How do policymakers encourage people to make better decisions about their mortgage?
Buying a home is the most important financial decision the average person makes in their lifetime. The choice will affect their finances for decades, and, worryingly for regulators, the sum of a population’s decisions can have a profound impact on the wider economy.
As such, policymakers across the globe often find themselves searching for ways to shore up potential risks by nudging people towards better financial decisions. For mortgages, a transaction that many find complicated and intimidating, theories and expectations can only go so far.
Instead, empirical research designed to specifically understand exactly what goes through the average person’s mind when they buy a house is necessary to making effective policy changes. Two pieces of work undertaken by researchers from Imperial College Business School, both using a similar philosophy, have revealed very different answers for different countries.
Rate pressure
In 2004, David Miles, Professor of Financial Economics at Imperial College Business School, was commissioned by Gordon Brown, then Chancellor of the Exchequer, to review the structure of the UK’s mortgage market. The review’s research made clear that many people struggle to understand the costs and risks of a mortgage. Many based their decision on the level of initial monthly repayments as opposed to the lifetime borrowing cost of the loan, and others did not understand how future changes in the interest rate could affect the value of their investment.
“The thing that is particularly difficult for people to work out is: What changes will there be three, four or five years in the future?” Professor Miles said. “Even financial market professionals are often spectacularly wrong about things like where the level of interest rates will go. How could you expect households to be as well informed as them?”
Research designed to specifically understand exactly what goes through the average person’s mind when they buy a house is necessary to making effective policy changes
Among the changes implemented in the UK’s 2014 Mortgage Market Review, which was based on Professor Miles’ work, borrowers now go through a stress-test to see how they would manage a significant increase in the interest rate.

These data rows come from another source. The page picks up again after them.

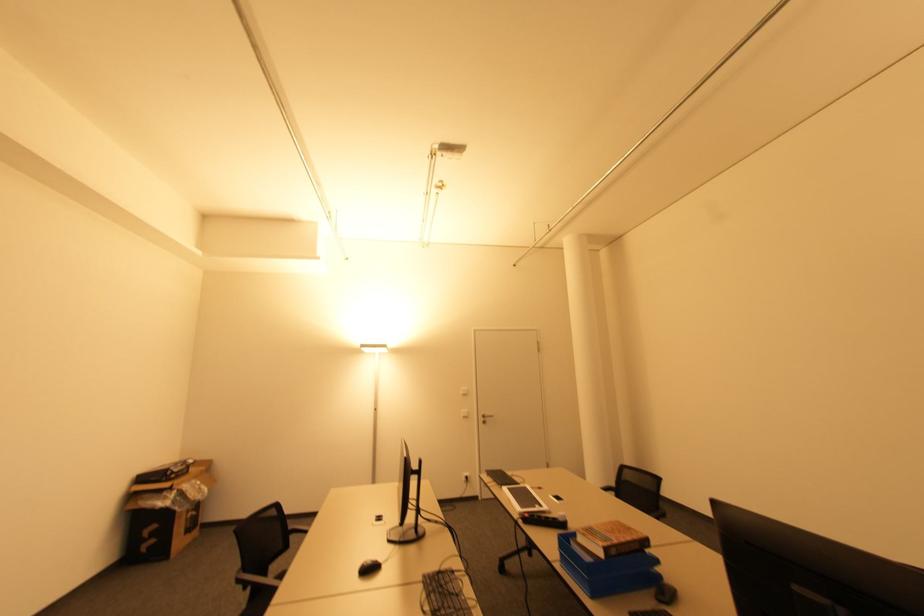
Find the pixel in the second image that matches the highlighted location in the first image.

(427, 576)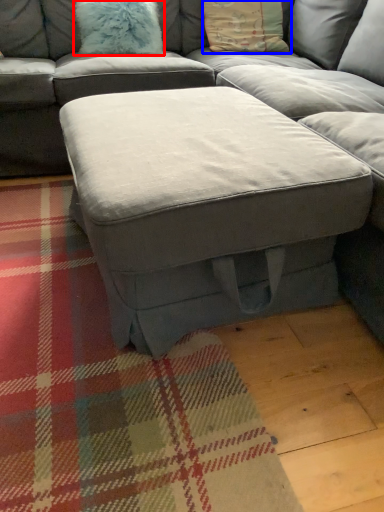
Question: Which point is further to the camera, pillow (highlighted by a red box) or pillow (highlighted by a blue box)?

Choices:
 (A) pillow
 (B) pillow

Answer: (B)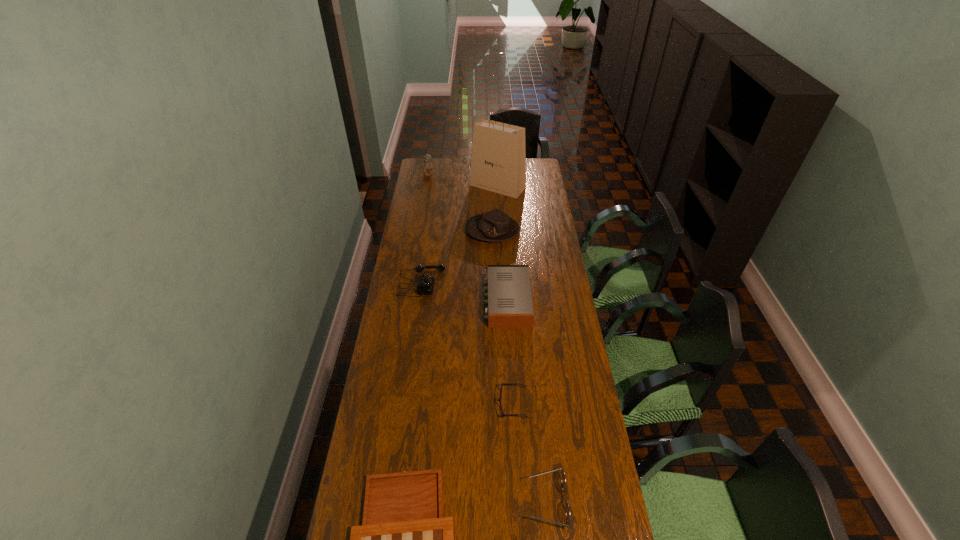
Where is `free location that satisfies the following two spatial constraints: 1. on the front-facing side of the shopping bag; 2. on the right side of the teddy bear`? free location that satisfies the following two spatial constraints: 1. on the front-facing side of the shopping bag; 2. on the right side of the teddy bear is located at coordinates (426, 186).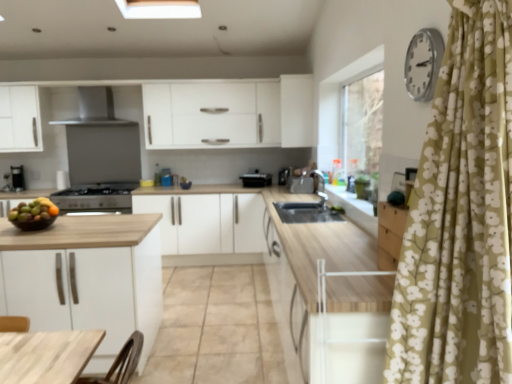
This screenshot has height=384, width=512. Identify the location of white matte cabinet at center, which is the 1th cabinetry in bottom-to-top order. pos(207,222).

Where is `wooden countertop at center`? Image resolution: width=512 pixels, height=384 pixels. wooden countertop at center is located at coordinates (87, 279).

Miles believes that this is particularly important in the current financial environment where rates are at an historic low.
“It's pretty much inevitable that from here, maybe not over the next 12 months but over the next few years, rates are going to go up, and maybe go up a lot,” Professor Miles said.
“Hopefully we'll be in a situation where we may avoid what has happened many times in the history of the UK, which is when interest rates go up significantly many households really struggle to pay the mortgage.”
Helping Indian households finance their needs
The same research philosophy is now leading to similar reforms on the other side of the world. Tarun Ramadorai, Professor of Financial Economics at Imperial College London, was given a similar, albeit broader, mandate in 2016 by Raghuram Rajan, Governor of the Reserve Bank of India.
Taking the same approach of analysing real-world behaviour, the Ramadorai Committee made a sweeping selection of policy recommendations covering the insurance, credit, and asset markets.
Professor Ramadorai said his committee ultimately sought the answer to two core questions: “What does a typical Indian household balance sheet look like, and what changes are required to best enable Indian households to finance their needs?”
Mortgage credit occupies a fairly low share of the average Indian household's balance sheet, but the report included the significant recommendation that all mortgages being sold be quoted against a common benchmark.
The Ramadorai Committee made a sweeping selection of policy recommendations covering the insurance, credit, and asset markets
“The big problem with consumer choice is if households are offered a set of very confusingly labelled options which are incommensurable, then it becomes difficult for them to ascertain which product is actually the best one for them,” Professor Ramadorai said. “By putting all of the products on a level playing field it aids mortgage choice a great deal.”
The change also aids monetary policy. “The central bank no longer has to pull multiple levers in order to get monetary policy transmission through to the average household budget,” Professor Ramadorai explained. “Now they have only one lever to pull, which is much more effective.”
Behind future interest rate rises lurks the next potential financial crisis, but empirical research into how people actually behave, not just what they are expected to think or do, is designing better policies across the globe.